I have a flats boat, with a 2003 4 Stroke Outboard. I want to change out my main battery for a stronger, better quality battery. The main battery runs the engine starter, hydrolic tilt, small Lowrance GPS, nav lights, bilge pump and ac outlet plug (for cell phone charging emergencies only). When selecting a relacement battery, will my choice affect the performance of my engine? In laymans terms...do I need to select a specific battery based on this engine - or will any old crank battery do thie trick... Any suggestions on battery selection? Is Optima really worth the money? Thanks in advance for your time...Michael


----------



## Brett (Jul 16, 2008)

Minimum requirements for a 2003 150 4 stroke...

512 Cold Cranking Amps
675 Marine Cranking Amps
182 Minutes Reserve Capacity

Those are the minimums recommended, I'd go for a stronger battery.

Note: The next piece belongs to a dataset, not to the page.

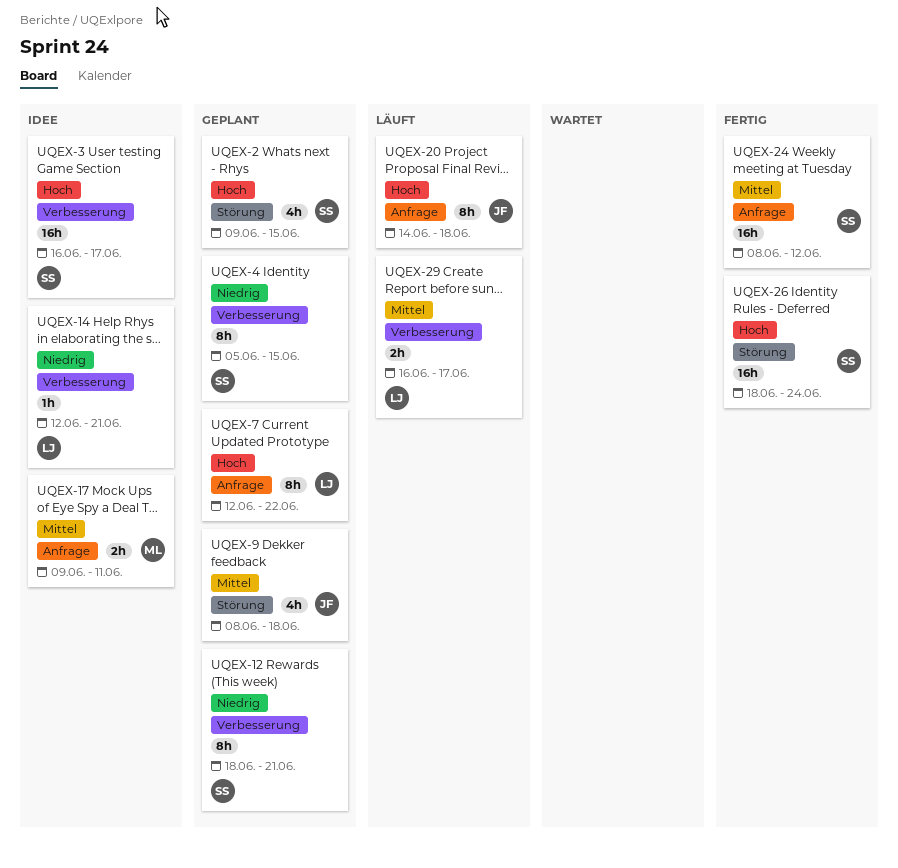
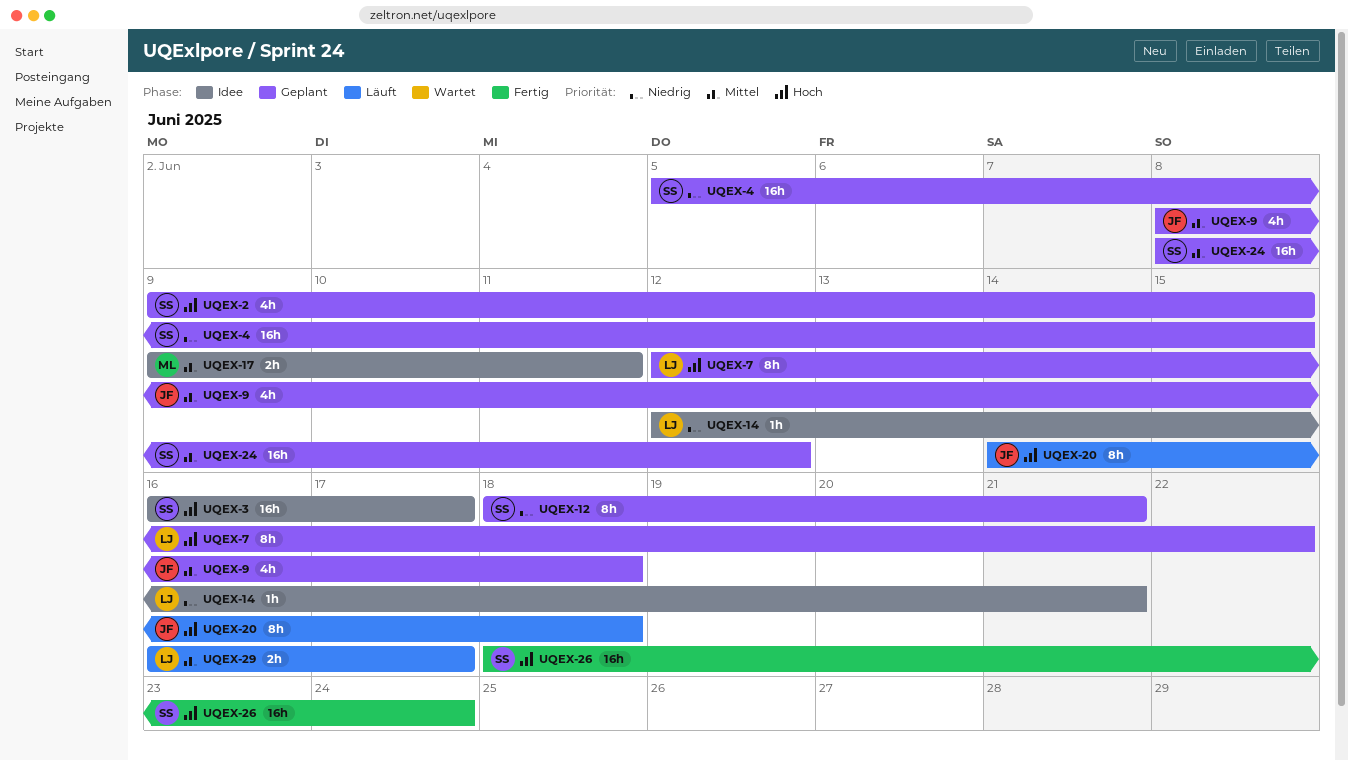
UQEX-4, estimate: 8h -> 16h
UQEX-24, status: Fertig -> Geplant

When I played offshore there were always 2 batteries under the console,
rigged to a "1-off-2-both" battery switch. That way if the livewell killed one battery
it was a simple thing to switch to the second to get started and home.


----------



## spoolspinner (Feb 15, 2011)

Thanks Brett...pulled up the operators manual online (at the Yamaha website) which confirmed your advice. Should have thought to do that before posting. Any experience with Optima batteries? Any other brand which you would suggest?


----------



## Brett (Jul 16, 2008)

I used sealed marine batteries from a local auto parts store.
Not any particular brand, just what was on the shelf.
Kept the receipts so that when a battery no longer accepted a charge
I could receive the pro-rated credit towards the next battery.


----------